Exercise – The answer should be a faithful retyping of the records that follow, pictures excluded.

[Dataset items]

☆ ☆ ☆

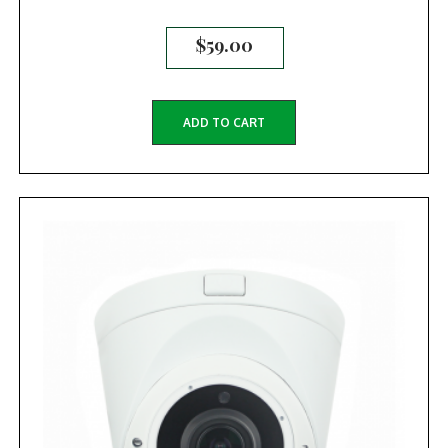
$
59.00
ADD TO CART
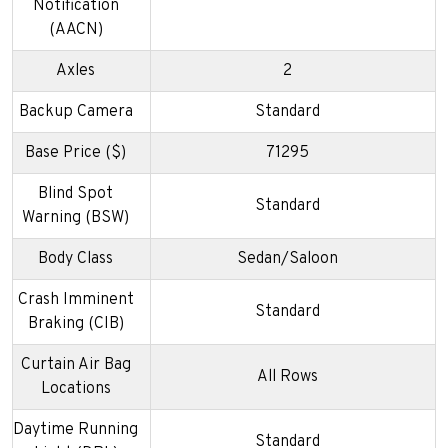
Notification
(AACN)
Axles
2
Backup Camera
Standard
Base Price ($)
71295
Blind Spot
Standard
Warning (BSW)
Body Class
Sedan/Saloon
Crash Imminent
Standard
Braking (CIB)
Curtain Air Bag
All Rows
Locations
Daytime Running
Standard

☆ ☆ ☆

Response to this exercise –
$
59.00
ADD TO CART
Notification
(AACN)
Axles
2
Backup Camera
Standard
Base Price ($)
71295
Blind Spot
Standard
Warning (BSW)
Body Class
Sedan/Saloon
Crash Imminent
Standard
Braking (CIB)
Curtain Air Bag
All Rows
Locations
Daytime Running
Standard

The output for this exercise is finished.